■ REQUEST 1
In the electric motorcycle piece, how many classes made up the licensing process outside the US?
■ REQUEST 2
List every stage of the US MSF licensing course that the electric motorcycle piece describes.

■ EXCERPTED TEXT
◇ ◇ ◇ ◇
Electric motorcycles make the perfect starter bikes for new riders

So there we go, I’ve beaten this dead horse to the point of corpse desecration. The point is simple: Electric motorcycles make a better choice for new riders for so many reasons. They’re easier to learn on. They’re easier to ride. They’re cheaper and more convenient to own. They’re healthier for you and everyone around you. They’re simply better.

Despite all those benefits though, you unfortunately will probably still need to ride a gas bike, at least for a few days. If you live in the US or many other countries, you’ll still likely have to learn to ride a gas motorcycle to get your license. At least, for now.

I’ve gotten two motorcycle licenses in two countries and each time I was put on a gas bike to do it. Several years ago I got my motorcycle license in an MSF course in the US. It was two evenings of classroom instruction followed by a weekend of parking lot instruction, capped off with a parking lot exam. After years of riding in Tel Aviv without a local motorcycle endorsement (“Sorry officer, I didn’t know…”) I finally went through the process internationally too. There it involved 12 classes of combined parking lot and street-riding instruction, followed by both a parking lot and a street-riding exam.

In both cases I was put on a gas bike to do my instruction and testing. As much as I’ve harped on the advantages of electric motorcycles, I don’t hate that I had to learn and demonstrate proficiency on a gas bike multiple times. It’s allowed me to occasionally borrow gas bikes from friends or family. And if I ever need to do an action movie sequence where I kick someone off a motorcycle and hijack it to chase down a bad guy, chances are it’s still going to be a gas bike for the next few years until electric motorcycles eventually become the majority.
◇ ◇ ◇ ◇
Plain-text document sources

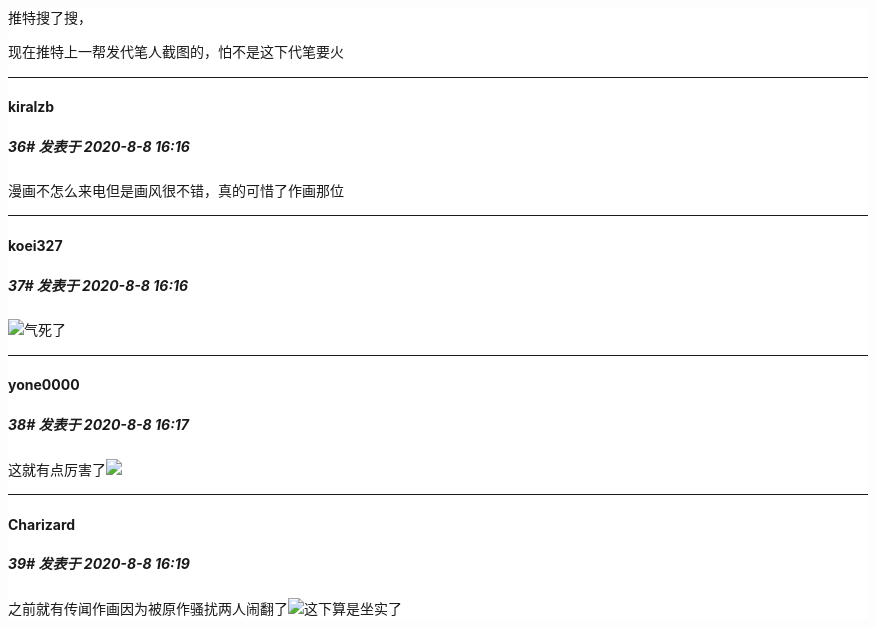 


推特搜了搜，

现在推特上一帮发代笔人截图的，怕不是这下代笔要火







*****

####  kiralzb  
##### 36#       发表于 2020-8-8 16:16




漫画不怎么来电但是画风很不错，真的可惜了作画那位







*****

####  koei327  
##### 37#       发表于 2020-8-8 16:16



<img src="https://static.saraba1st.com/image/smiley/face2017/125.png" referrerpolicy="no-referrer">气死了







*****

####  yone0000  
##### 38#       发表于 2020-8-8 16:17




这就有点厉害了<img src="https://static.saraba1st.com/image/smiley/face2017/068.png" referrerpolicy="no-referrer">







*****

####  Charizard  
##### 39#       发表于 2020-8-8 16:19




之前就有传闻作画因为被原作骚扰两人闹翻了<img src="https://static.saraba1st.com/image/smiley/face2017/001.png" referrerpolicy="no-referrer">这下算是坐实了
◇ ◇ ◇ ◇
■ EXERCISE ANSWER 1
It involved 12 classes of combined parking lot and street-riding instruction.

■ EXERCISE ANSWER 2
- Two evenings of classroom instruction
- A weekend of parking lot instruction
- A parking lot exam